The rise of the new age leader: creative, collaborative and willing to learn
There was a time when the most lucrative and powerful leadership positions were more often than not given to the most experienced members of the company. Even for those with great ideas and a natural gift for forward thinking, responsibility was earned through years of experience and alignment with the organisation’s culture.
However, according to our Ochre House White Paper, developed in collaboration with the Chinese University of Hong Kong, the popular view of leadership is in transition due to the current volatility and instability of the staffing market which is forcing companies to consider a fresher approach. One that is open to new ideas, recognising waste as an essential part of the process and valuing inductive rather than reductive thinking.
This current period of uncertainty could prove an exciting time for emerging talent with ambitions to become leaders and managers. As the value of knowing the tried and tested ways of a company decreases, employees are less likely to be held back by lack of experience. Knowledge of the market may have been vital in the past, but now it can only go so far in an unpredictable environment.

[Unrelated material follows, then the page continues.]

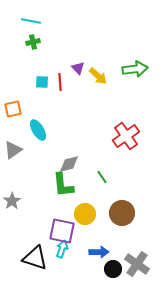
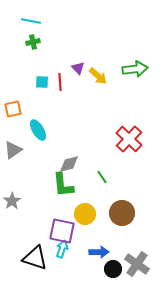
red cross: moved 3 px right, 3 px down; rotated 12 degrees counterclockwise
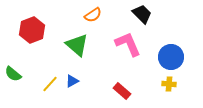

Instead, human resources professionals must now find leaders with the intellectual capacity to understand seemingly random market dynamics, spot patterns and make decisions on how to position the firm for the future. Most importantly, they need to reflect on their intellectual knowledge and unlearn what is no longer relevant for the future. This will give the emerging generation an opportunity to thrive as businesses take more risks.

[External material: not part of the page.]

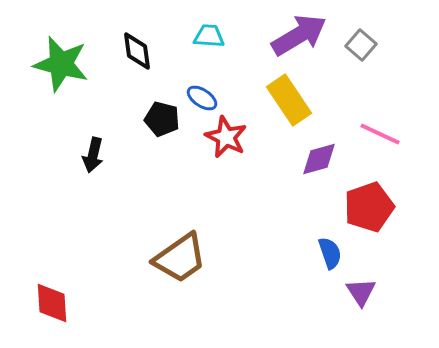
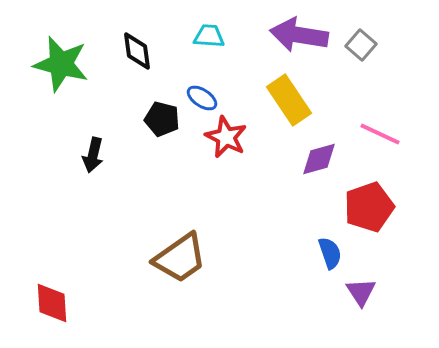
purple arrow: rotated 140 degrees counterclockwise
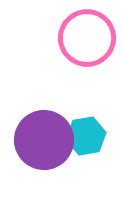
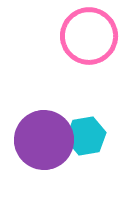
pink circle: moved 2 px right, 2 px up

The days of the all-powerful boss making every decision appear to be numbered. Organisations are discovering that this is an important time to recognise leadership, not as an authoritarian approach to direction setting, but as a collaborative and coaching orientated activity designed to facilitate insight and learning from others. This new form of knowledge sharing will be highly beneficial to those with a lot of ability but perhaps low in experience.
So what does this mean for resourcing teams?
Instead of sourcing experienced managers, companies are now expected to engage with leaders with great learning capacity and the boldness to try new ideas. They need a pool of good communicators who can bring together employees rather than ruling with an iron fist. But, most importantly, companies need leaders who can base judgements not on what has happened in the past, but what will happen in the future.